Assignment -
Scan the records for lines with the word "linejoin", and copy every such line.

Data -
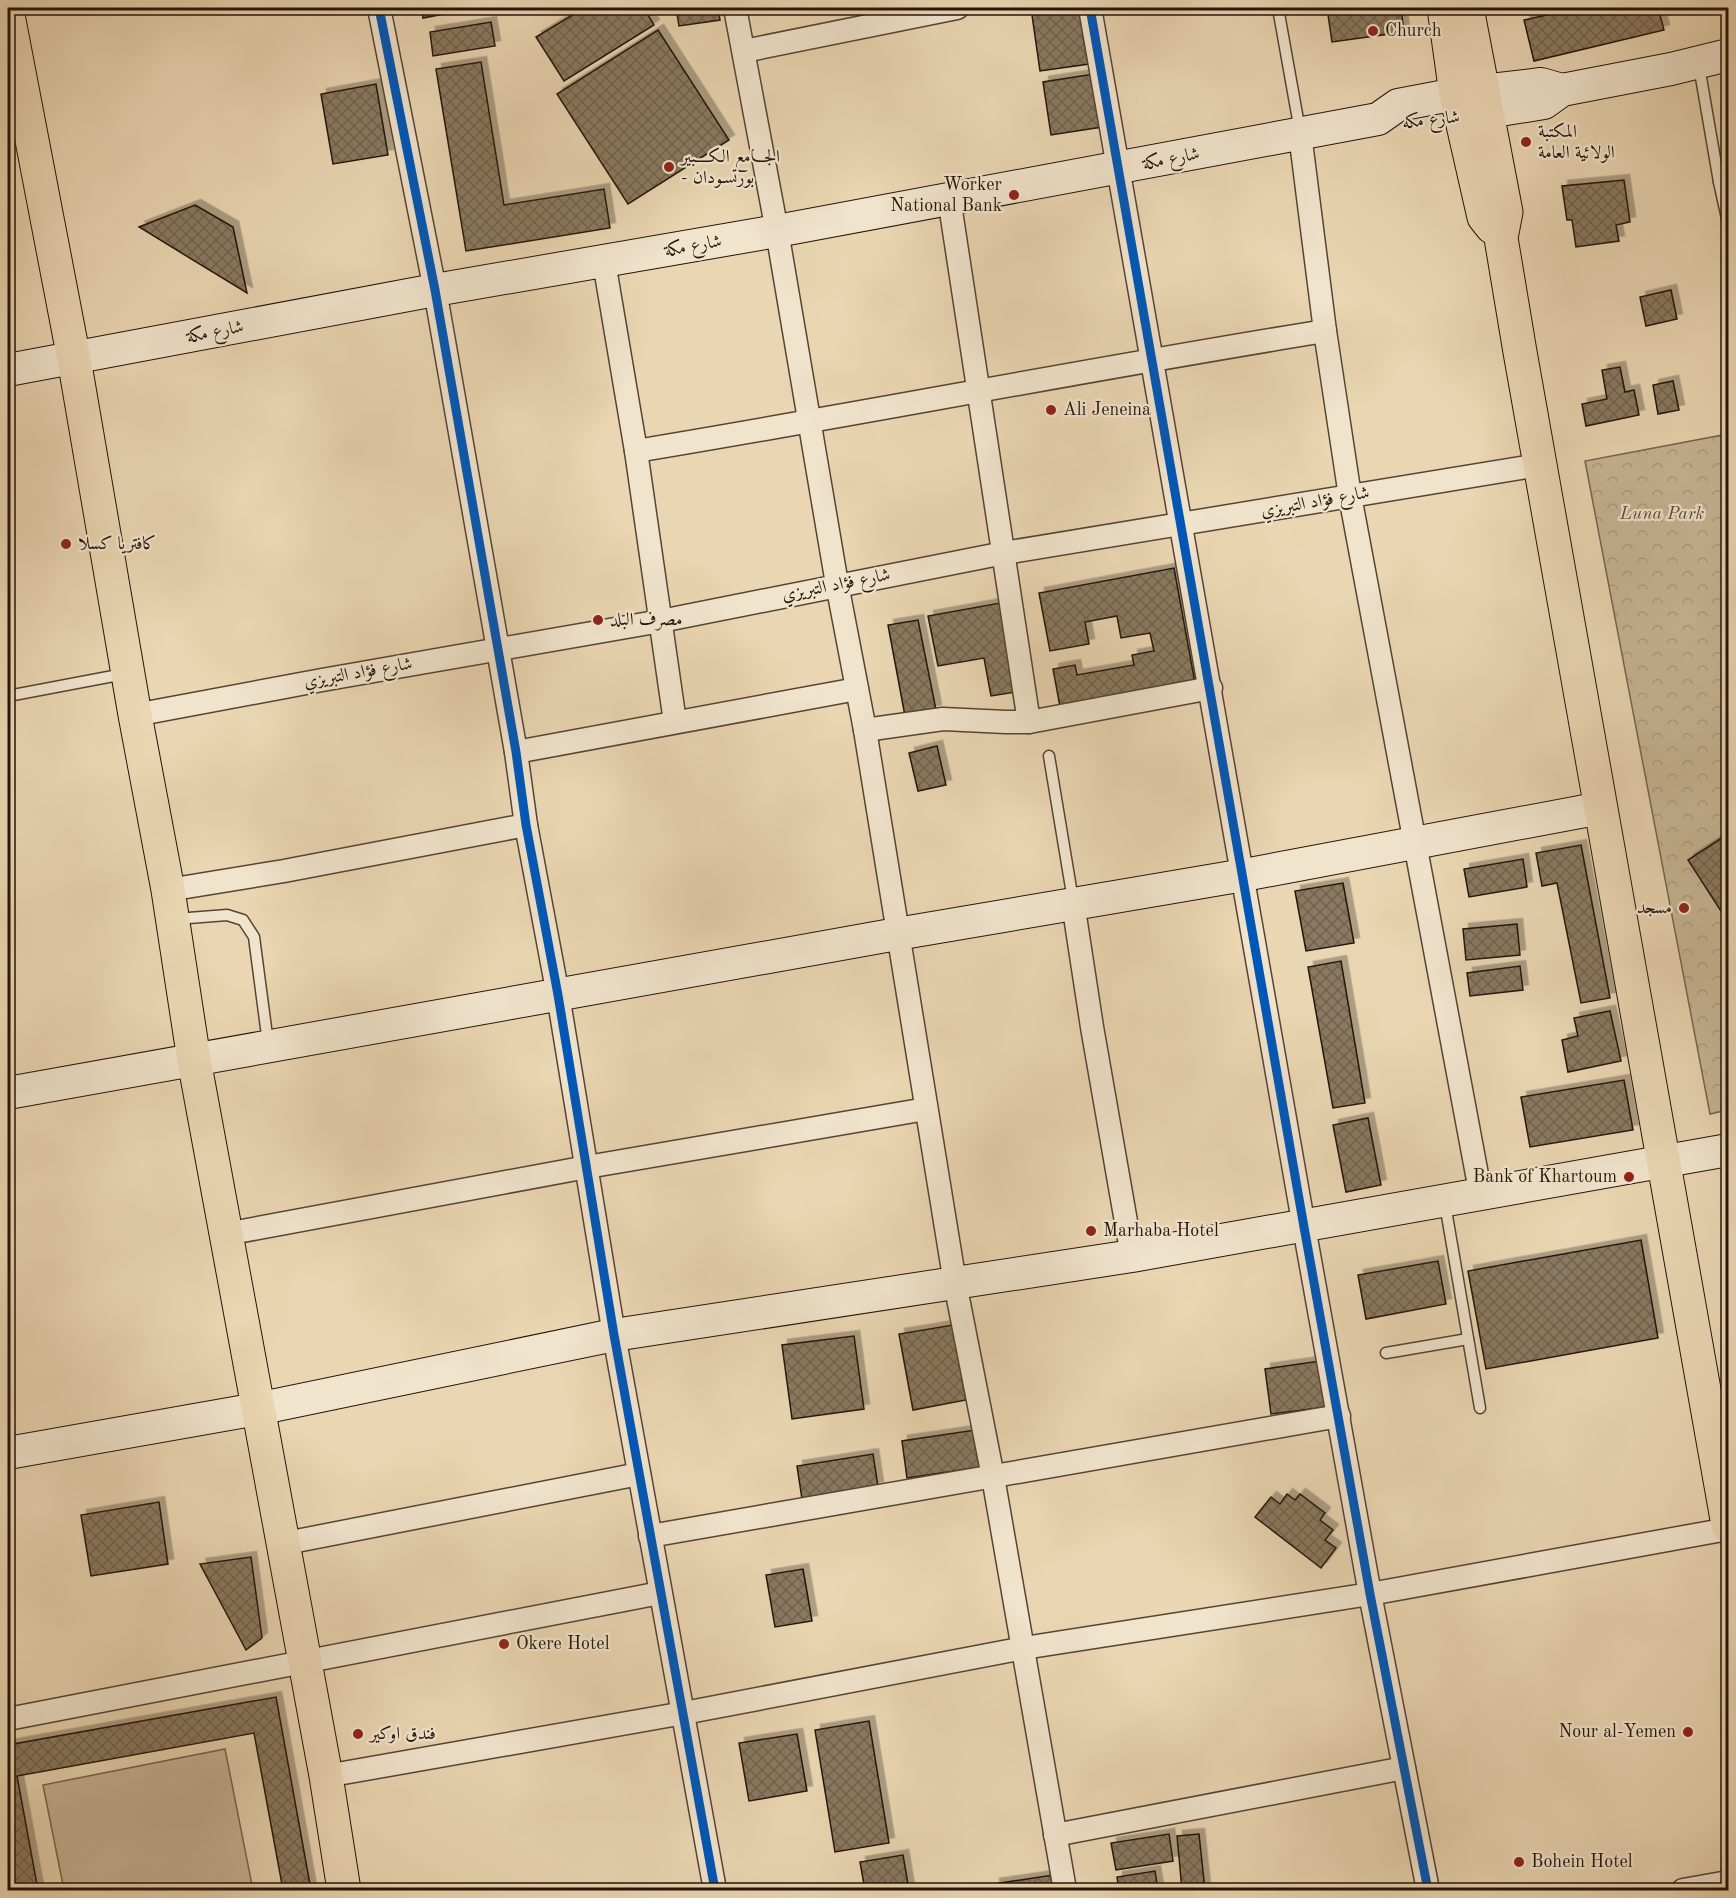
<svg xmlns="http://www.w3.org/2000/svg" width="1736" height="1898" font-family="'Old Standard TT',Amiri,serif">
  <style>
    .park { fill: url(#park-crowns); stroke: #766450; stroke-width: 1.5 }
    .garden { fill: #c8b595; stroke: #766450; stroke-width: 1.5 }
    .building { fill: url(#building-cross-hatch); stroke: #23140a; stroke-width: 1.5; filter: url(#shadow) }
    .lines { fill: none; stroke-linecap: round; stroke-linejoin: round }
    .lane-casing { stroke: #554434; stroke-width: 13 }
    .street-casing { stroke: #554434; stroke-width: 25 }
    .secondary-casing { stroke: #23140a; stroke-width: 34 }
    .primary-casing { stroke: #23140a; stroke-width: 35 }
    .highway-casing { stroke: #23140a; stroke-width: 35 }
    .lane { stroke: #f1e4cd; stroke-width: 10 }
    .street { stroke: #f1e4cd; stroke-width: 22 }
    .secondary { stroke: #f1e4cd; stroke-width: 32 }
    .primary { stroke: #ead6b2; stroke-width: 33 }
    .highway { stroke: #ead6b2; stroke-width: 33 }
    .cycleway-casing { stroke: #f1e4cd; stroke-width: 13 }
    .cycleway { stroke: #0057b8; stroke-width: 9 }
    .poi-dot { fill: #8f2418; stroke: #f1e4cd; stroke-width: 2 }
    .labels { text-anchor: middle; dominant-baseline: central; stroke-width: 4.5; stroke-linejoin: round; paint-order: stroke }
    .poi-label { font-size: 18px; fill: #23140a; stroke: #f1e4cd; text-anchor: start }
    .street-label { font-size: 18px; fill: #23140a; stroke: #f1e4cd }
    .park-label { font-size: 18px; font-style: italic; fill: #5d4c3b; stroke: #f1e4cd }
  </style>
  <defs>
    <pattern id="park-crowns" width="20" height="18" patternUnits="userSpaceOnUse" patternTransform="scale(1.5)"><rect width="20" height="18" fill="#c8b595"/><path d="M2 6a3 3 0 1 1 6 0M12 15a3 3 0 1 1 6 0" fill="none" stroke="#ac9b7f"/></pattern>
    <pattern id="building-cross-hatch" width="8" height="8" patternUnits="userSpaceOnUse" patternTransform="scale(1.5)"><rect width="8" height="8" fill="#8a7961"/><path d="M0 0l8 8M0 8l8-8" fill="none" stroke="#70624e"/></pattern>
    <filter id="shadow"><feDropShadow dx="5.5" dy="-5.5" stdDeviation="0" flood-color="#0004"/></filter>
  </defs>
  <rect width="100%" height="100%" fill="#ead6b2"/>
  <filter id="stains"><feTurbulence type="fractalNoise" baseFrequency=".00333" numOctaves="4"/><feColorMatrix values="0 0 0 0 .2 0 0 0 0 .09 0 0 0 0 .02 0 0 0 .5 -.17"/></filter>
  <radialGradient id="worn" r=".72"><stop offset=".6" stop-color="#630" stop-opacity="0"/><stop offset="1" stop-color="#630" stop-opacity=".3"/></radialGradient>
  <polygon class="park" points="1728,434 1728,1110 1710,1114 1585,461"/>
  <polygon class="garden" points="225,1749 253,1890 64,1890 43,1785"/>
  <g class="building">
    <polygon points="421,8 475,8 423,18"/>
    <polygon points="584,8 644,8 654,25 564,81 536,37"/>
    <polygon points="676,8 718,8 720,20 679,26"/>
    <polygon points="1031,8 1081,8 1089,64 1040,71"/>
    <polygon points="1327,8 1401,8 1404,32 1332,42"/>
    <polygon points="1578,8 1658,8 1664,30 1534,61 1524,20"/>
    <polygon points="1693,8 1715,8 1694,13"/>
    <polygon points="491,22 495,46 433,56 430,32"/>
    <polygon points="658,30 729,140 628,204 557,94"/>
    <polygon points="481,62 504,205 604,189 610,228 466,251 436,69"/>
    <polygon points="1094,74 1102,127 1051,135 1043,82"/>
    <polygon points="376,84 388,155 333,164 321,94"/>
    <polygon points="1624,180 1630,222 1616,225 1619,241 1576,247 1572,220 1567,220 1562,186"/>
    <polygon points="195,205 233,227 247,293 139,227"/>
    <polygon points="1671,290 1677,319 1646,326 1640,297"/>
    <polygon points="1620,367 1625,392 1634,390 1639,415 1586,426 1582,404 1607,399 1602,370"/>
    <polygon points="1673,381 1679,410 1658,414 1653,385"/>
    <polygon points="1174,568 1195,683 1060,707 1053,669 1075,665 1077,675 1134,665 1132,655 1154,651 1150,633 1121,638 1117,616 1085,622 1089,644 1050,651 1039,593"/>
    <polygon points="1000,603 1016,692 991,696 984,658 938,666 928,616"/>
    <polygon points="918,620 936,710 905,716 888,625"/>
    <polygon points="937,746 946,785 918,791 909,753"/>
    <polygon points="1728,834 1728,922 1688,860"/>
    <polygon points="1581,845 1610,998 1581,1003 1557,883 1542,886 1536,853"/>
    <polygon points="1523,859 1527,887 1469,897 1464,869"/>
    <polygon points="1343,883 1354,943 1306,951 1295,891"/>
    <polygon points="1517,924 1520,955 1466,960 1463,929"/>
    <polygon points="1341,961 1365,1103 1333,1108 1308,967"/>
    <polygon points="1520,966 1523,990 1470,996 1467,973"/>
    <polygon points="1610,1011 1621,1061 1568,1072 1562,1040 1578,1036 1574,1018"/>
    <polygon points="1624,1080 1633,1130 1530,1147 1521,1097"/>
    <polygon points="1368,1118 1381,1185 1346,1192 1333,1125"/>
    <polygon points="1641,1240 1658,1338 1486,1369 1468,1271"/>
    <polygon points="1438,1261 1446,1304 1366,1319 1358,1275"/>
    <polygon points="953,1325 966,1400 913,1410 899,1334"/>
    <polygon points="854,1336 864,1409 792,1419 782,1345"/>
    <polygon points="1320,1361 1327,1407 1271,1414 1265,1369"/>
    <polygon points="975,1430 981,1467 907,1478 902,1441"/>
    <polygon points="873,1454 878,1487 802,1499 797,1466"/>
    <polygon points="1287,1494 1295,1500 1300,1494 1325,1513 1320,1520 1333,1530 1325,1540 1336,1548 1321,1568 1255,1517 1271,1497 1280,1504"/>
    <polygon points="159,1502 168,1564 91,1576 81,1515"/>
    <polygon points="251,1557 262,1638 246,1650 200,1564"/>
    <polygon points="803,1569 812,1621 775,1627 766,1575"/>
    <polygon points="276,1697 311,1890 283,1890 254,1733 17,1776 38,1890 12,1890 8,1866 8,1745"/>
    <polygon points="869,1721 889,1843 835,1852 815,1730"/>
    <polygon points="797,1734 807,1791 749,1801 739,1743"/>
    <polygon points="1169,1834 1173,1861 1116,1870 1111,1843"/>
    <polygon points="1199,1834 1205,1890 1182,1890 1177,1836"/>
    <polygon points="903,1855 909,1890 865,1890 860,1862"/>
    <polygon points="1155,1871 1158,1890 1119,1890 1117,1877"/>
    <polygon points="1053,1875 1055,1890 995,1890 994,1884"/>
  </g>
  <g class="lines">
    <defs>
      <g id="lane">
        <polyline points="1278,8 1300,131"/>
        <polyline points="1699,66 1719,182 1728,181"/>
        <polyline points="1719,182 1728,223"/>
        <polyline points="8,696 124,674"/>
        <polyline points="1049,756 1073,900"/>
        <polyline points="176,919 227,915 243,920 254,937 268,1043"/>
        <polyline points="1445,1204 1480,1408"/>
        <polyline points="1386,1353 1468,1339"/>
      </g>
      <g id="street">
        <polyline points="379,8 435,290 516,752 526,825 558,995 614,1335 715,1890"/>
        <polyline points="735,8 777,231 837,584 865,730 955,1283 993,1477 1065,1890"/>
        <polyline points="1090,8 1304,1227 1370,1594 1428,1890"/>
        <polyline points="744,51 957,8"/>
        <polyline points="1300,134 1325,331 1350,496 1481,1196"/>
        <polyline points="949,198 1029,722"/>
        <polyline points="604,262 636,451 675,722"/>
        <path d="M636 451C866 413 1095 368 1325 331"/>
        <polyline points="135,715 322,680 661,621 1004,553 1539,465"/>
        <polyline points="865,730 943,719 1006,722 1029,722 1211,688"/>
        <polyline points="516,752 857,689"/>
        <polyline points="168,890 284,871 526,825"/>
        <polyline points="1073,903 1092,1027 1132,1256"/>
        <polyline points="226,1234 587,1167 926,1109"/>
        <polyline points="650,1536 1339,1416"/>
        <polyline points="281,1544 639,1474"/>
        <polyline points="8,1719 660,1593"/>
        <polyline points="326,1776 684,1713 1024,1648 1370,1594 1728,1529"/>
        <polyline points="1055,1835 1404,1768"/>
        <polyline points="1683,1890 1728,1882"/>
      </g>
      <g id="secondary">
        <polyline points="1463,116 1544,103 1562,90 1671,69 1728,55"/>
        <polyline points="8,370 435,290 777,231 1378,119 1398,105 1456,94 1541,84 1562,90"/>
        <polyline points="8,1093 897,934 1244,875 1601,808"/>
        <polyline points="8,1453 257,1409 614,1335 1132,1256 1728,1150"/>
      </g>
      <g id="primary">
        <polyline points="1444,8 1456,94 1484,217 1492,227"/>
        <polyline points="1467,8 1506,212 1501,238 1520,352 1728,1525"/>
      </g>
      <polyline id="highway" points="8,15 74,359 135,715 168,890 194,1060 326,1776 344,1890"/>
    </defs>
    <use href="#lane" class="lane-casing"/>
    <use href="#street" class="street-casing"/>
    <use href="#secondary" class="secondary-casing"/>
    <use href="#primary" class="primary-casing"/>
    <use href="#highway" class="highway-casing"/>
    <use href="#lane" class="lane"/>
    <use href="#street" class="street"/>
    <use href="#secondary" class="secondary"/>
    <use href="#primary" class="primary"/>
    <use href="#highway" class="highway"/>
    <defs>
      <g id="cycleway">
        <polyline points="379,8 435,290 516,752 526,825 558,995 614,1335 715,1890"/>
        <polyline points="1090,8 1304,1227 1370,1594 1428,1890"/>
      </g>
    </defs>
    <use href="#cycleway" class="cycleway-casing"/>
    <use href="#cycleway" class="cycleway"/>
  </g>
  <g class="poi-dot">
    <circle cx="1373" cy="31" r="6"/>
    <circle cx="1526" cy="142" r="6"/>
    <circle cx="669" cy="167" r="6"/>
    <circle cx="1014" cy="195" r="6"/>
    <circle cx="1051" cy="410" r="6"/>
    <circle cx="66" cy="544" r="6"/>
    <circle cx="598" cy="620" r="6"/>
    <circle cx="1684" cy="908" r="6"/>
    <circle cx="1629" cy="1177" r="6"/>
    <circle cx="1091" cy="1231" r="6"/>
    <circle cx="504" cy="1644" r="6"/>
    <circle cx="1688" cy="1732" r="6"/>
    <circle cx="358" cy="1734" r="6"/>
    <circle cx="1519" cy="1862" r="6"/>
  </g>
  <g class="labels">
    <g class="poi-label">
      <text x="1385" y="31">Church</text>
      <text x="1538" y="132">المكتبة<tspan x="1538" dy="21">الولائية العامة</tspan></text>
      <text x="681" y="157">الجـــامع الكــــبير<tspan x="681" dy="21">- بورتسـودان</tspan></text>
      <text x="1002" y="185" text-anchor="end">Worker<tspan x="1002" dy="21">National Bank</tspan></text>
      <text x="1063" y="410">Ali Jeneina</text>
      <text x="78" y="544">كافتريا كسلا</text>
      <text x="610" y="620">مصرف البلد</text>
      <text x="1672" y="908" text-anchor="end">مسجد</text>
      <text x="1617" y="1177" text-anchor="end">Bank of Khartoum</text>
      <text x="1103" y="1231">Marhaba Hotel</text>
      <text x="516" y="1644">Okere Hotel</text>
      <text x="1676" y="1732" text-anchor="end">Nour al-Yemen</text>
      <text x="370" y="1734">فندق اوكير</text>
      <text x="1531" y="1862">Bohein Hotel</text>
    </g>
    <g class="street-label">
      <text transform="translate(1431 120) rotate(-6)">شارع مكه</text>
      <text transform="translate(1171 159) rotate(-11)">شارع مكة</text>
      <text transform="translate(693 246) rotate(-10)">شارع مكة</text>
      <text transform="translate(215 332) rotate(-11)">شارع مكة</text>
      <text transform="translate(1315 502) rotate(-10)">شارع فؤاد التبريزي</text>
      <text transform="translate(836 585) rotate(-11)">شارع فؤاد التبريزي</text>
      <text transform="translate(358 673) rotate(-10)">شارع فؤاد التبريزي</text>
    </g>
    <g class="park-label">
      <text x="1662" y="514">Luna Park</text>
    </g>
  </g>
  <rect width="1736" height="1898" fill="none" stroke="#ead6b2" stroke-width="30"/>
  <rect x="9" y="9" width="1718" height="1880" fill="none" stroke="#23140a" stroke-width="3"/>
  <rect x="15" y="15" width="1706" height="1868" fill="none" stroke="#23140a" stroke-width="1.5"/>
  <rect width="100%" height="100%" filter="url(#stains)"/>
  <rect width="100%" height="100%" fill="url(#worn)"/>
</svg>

Solution -
    .lines { fill: none; stroke-linecap: round; stroke-linejoin: round }
    .labels { text-anchor: middle; dominant-baseline: central; stroke-width: 4.5; stroke-linejoin: round; paint-order: stroke }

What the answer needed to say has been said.